Asparagus and lettuce will soon be harvested by robots
A research team at the University of Cambridge has made a robot that’s fit for harvesting out in the fields. The Vegebot is slower than a human, but it simply doesn’t get tired.
23 Aug 2019 Roland FreistShare
Many farms have problems finding sufficient seasonal workers for harvesting asparagus or lettuce, for example. For them, the Vegebot developed at the University of Cambridge in England may soon serve as an alternative. The scientists trained this robot to identify individual iceberg lettuce heads, to determine whether a head is already ripe, and to cut it off properly. In lettuce production, harvesting is the only remaining manual step. Now it too could be done by machines.
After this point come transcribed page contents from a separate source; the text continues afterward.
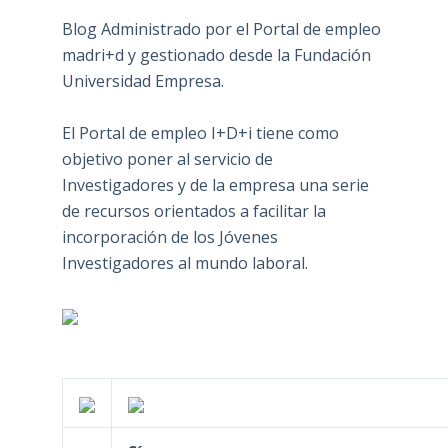
Blog Administrado por el Portal de empleo
madri+d y gestionado desde la Fundación
Universidad Empresa.
El Portal de empleo I+D+i tiene como
objetivo poner al servicio de
Investigadores y de la empresa una serie
de recursos orientados a facilitar la
incorporación de los Jóvenes
Investigadores al mundo laboral.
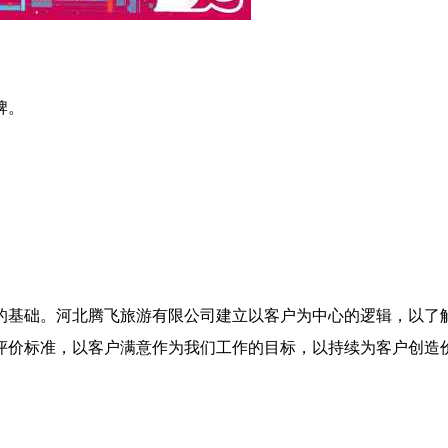
牌。
的基础。河北腾飞旅游有限公司建立以客户为中心的逻辑，以了
评价标准，以客户满意作为我们工作的目标，以持续为客户创造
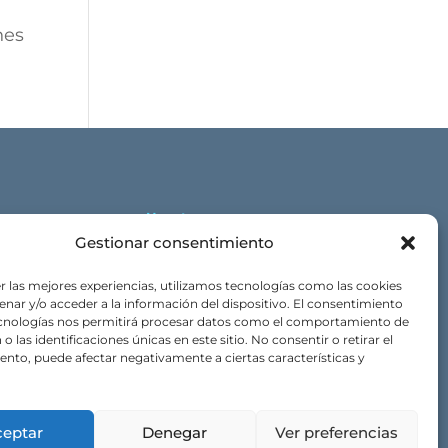
nes
Nuestras marcas:
Gestionar consentimiento
nócenos
Haba
OldTeddys
rcas
Egmont Toys
Blog
Small Foot
Blinq2O
r las mejores experiencias, utilizamos tecnologías como las cookies
Spiegelburg
Tantrix
nar y/o acceder a la información del dispositivo. El consentimiento
FlexiQ
StickFlip
ecnologías nos permitirá procesar datos como el comportamiento de
o las identificaciones únicas en este sitio. No consentir o retirar el
nto, puede afectar negativamente a ciertas características y
ceptar
Denegar
Ver preferencias
Web Design
JSCreativo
The researchers admit that the robot is by far not as fast and efficient as a human being. But it can work around the clock without taking breaks.
The Vegebot consists of two components: a computer vision system and a cutting device. The robot’s camera first takes a picture of the entire field, then identifies the individual lettuce heads before determining which of them can be harvested. For the training, the researchers developed a machine learning algorithm and fed it images of mature lettuce heads. They then continued training the robot on the field, in different weather conditions and with thousands of real lettuce heads. A scientific evaluation of the Vegebot’s development is available in the Journal of Field Robotics.